- Aim of the exercise -
Render the text of the entries below as a Markdown table with the columns Line and Text, numbering each line in order and skipping blank lines. Leave the pictures out.

Start of Block

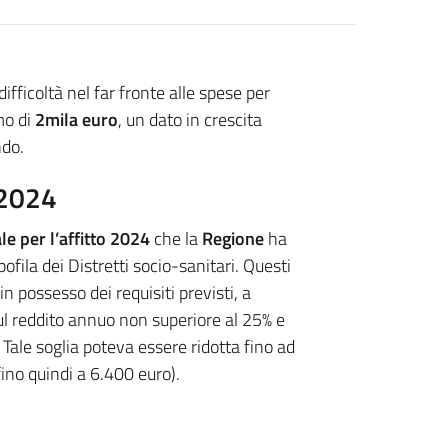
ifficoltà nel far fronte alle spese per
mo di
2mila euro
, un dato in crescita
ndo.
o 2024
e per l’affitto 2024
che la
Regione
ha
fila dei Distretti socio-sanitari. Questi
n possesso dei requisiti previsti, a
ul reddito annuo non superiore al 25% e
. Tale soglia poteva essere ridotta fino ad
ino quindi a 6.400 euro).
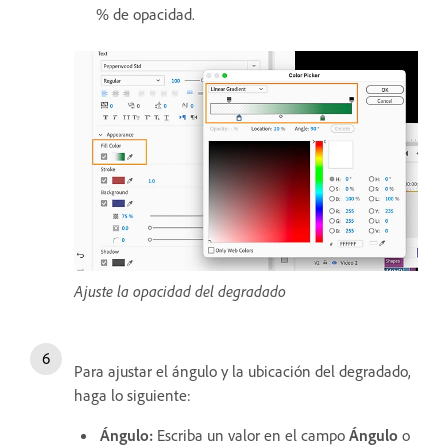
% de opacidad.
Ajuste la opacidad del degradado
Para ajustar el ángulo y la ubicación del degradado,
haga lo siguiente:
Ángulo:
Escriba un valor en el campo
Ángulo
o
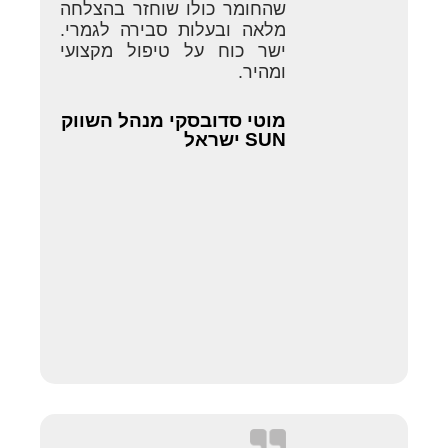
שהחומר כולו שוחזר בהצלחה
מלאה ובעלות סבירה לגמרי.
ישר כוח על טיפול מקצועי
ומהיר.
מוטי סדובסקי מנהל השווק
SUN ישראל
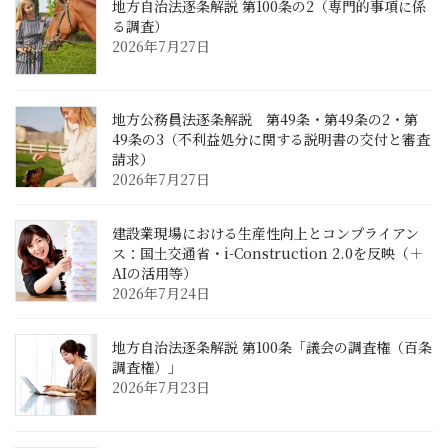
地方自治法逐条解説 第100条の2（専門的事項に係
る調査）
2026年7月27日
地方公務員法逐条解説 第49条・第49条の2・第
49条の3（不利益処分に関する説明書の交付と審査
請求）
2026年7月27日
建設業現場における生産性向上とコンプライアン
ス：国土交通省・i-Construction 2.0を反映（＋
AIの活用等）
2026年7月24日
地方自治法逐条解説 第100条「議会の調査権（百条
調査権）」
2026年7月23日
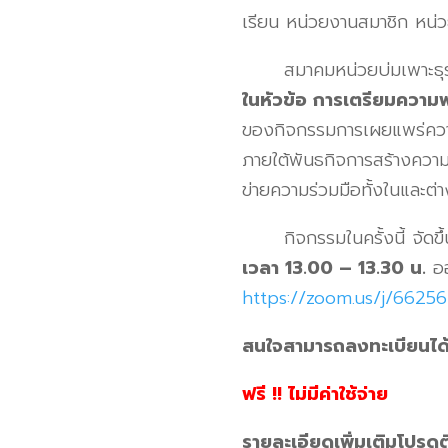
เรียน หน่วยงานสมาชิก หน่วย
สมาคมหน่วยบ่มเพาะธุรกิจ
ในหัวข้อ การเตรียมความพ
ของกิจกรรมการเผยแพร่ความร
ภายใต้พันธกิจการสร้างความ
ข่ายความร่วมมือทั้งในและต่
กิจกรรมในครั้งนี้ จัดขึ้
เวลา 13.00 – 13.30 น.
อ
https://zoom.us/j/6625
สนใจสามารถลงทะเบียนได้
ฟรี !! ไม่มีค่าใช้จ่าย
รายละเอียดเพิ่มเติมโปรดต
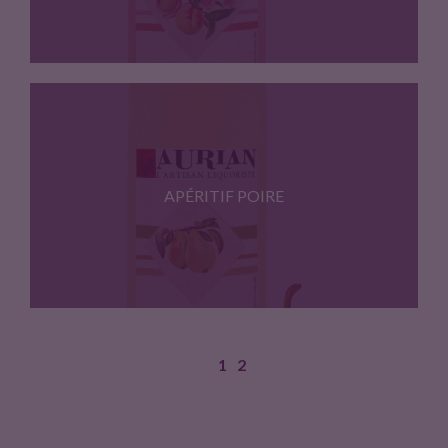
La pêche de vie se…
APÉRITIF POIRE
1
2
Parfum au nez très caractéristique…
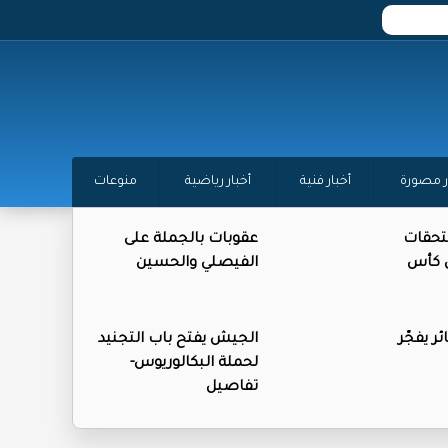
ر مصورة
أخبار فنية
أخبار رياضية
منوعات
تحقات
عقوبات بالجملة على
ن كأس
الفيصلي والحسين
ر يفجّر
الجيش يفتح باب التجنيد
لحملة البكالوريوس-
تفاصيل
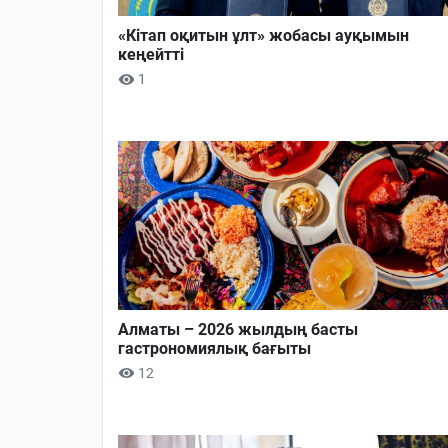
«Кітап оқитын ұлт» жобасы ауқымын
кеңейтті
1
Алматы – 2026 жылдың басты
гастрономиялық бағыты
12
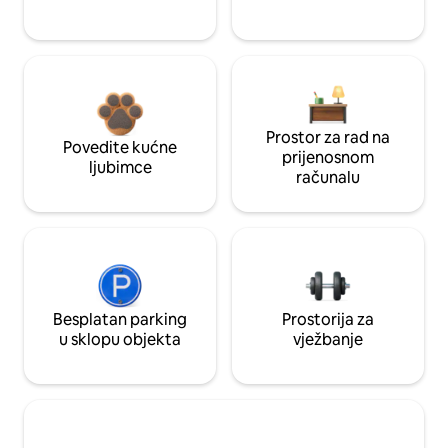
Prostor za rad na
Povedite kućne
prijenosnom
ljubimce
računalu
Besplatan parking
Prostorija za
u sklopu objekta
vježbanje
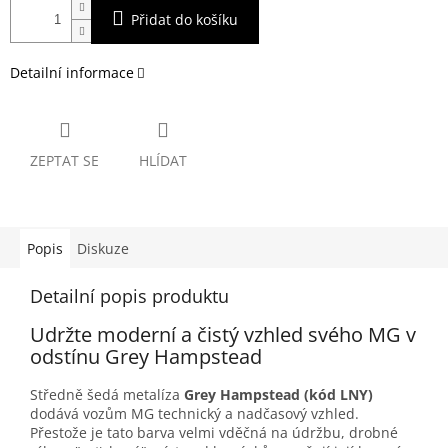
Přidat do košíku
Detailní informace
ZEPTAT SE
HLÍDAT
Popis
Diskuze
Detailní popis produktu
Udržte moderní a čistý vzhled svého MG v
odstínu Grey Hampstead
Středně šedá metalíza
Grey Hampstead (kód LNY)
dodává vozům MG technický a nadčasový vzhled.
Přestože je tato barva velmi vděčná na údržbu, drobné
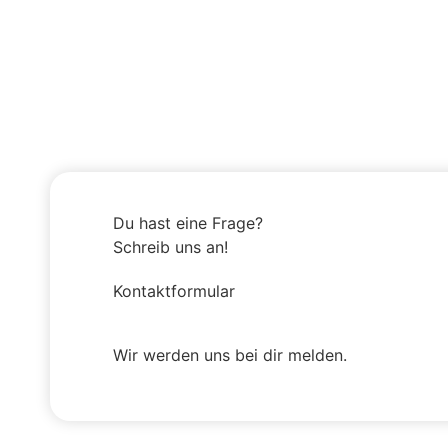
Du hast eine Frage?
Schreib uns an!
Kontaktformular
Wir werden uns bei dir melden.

End of Block

- Result for this task -
| Line | Text |
|---|---|
| 1 | ifficoltà nel far fronte alle spese per |
| 2 | mo di |
| 3 | 2mila euro |
| 4 | , un dato in crescita |
| 5 | ndo. |
| 6 | o 2024 |
| 7 | e per l’affitto 2024 |
| 8 | che la |
| 9 | Regione |
| 10 | ha |
| 11 | fila dei Distretti socio-sanitari. Questi |
| 12 | n possesso dei requisiti previsti, a |
| 13 | ul reddito annuo non superiore al 25% e |
| 14 | . Tale soglia poteva essere ridotta fino ad |
| 15 | ino quindi a 6.400 euro). |
| 16 | % de opacidad. |
| 17 | Ajuste la opacidad del degradado |
| 18 | Para ajustar el ángulo y la ubicación del degradado, |
| 19 | haga lo siguiente: |
| 20 | Ángulo: |
| 21 | Escriba un valor en el campo |
| 22 | Ángulo |
| 23 | o |
| 24 | שהחומר כולו שוחזר בהצלחה |
| 25 | מלאה ובעלות סבירה לגמרי. |
| 26 | ישר כוח על טיפול מקצועי |
| 27 | ומהיר. |
| 28 | מוטי סדובסקי מנהל השווק |
| 29 | SUN ישראל |
| 30 | 地方自治法逐条解説 第100条の2（専門的事項に係 |
| 31 | る調査） |
| 32 | 2026年7月27日 |
| 33 | 地方公務員法逐条解説 第49条・第49条の2・第 |
| 34 | 49条の3（不利益処分に関する説明書の交付と審査 |
| 35 | 請求） |
| 36 | 2026年7月27日 |
| 37 | 建設業現場における生産性向上とコンプライアン |
| 38 | ス：国土交通省・i-Construction 2.0を反映（＋ |
| 39 | AIの活用等） |
| 40 | 2026年7月24日 |
| 41 | 地方自治法逐条解説 第100条「議会の調査権（百条 |
| 42 | 調査権）」 |
| 43 | 2026年7月23日 |
| 44 | เรียน หน่วยงานสมาชิก หน่วย |
| 45 | สมาคมหน่วยบ่มเพาะธุรกิจ |
| 46 | ในหัวข้อ การเตรียมความพ |
| 47 | ของกิจกรรมการเผยแพร่ความร |
| 48 | ภายใต้พันธกิจการสร้างความ |
| 49 | ข่ายความร่วมมือทั้งในและต่ |
| 50 | กิจกรรมในครั้งนี้ จัดขึ้ |
| 51 | เวลา 13.00 – 13.30 น. |
| 52 | อ |
| 53 | https://zoom.us/j/6625 |
| 54 | สนใจสามารถลงทะเบียนได้ |
| 55 | ฟรี !! ไม่มีค่าใช้จ่าย |
| 56 | รายละเอียดเพิ่มเติมโปรดต |
| 57 | La pêche de vie se… |
| 58 | APÉRITIF POIRE |
| 59 | 1 |
| 60 | 2 |
| 61 | Parfum au nez très caractéristique… |
| 62 | ر مصورة |
| 63 | أخبار فنية |
| 64 | أخبار رياضية |
| 65 | منوعات |
| 66 | تحقات |
| 67 | عقوبات بالجملة على |
| 68 | ن كأس |
| 69 | الفيصلي والحسين |
| 70 | ر يفجّر |
| 71 | الجيش يفتح باب التجنيد |
| 72 | لحملة البكالوريوس- |
| 73 | تفاصيل |
| 74 | «Кітап оқитын ұлт» жобасы ауқымын |
| 75 | кеңейтті |
| 76 | 1 |
| 77 | Алматы – 2026 жылдың басты |
| 78 | гастрономиялық бағыты |
| 79 | 12 |
| 80 | Prostor za rad na |
| 81 | Povedite kućne |
| 82 | prijenosnom |
| 83 | ljubimce |
| 84 | računalu |
| 85 | Besplatan parking |
| 86 | Prostorija za |
| 87 | u sklopu objekta |
| 88 | vježbanje |
| 89 | Přidat do košíku |
| 90 | Detailní informace |
| 91 | ZEPTAT SE |
| 92 | HLÍDAT |
| 93 | Popis |
| 94 | Diskuze |
| 95 | Detailní popis produktu |
| 96 | Udržte moderní a čistý vzhled svého MG v |
| 97 | odstínu Grey Hampstead |
| 98 | Středně šedá metalíza |
| 99 | Grey Hampstead (kód LNY) |
| 100 | dodává vozům MG technický a nadčasový vzhled. |
| 101 | Přestože je tato barva velmi vděčná na údržbu, drobné |
| 102 | Du hast eine Frage? |
| 103 | Schreib uns an! |
| 104 | Kontaktformular |
| 105 | Wir werden uns bei dir melden. |